After applying various ensemble models, it is found that the Stochastic Gradient Boosting model with a tree depth of 3 and number of trees as 100 gives the best values of accuracy and the Area Under the ROC curve.

在应用各种集成模型后，发现树深度为3且树数为100的随机梯度增强模型给出了精度和ROC曲线下面积的最佳值。

The study works towards establishing the hypothesis that with the correct knowledge of the specifications of organizational endpoints (both software and hardware), it is possible to predict the likeliness of an endpoint to get infected by malware attacks and other cybersecurity threats. In order to achieve the aim of this study, several real-life challenges related to data were faced, like understanding missing data, the imputation of missing data using multiple imputation technique, challenges with cross validation of data and performance evaluation of the models.

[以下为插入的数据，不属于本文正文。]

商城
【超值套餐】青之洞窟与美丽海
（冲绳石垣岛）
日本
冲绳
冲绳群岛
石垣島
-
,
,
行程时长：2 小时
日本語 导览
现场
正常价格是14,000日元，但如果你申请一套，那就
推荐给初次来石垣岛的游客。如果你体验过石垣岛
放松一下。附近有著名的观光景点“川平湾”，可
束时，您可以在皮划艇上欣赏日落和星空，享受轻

这项研究旨在建立一种假设，即只要正确了解组织端点的规范 (包括软件和硬件)， 就可以预测端点被恶意软件攻击和其他网络安全威胁感染的可能性。 为了达到本研究的目的，面临着与数据相关的一些现实挑战，例如理解缺失数据，使用多重插补技术对缺失数据进行插补，数据交叉验证和模型性能评估等挑战。

The list of variables used in the study for building the model is not exhaustive in nature, several new metrics and variables can be added based upon the availability and applicability with respect to various organizations to build more accurate and robust models.

研究中用于构建模型的变量列表本质上并不详尽，可以根据各种组织的可用性和适用性来添加几个新的指标和变量，以构建更准确，更可靠的模型。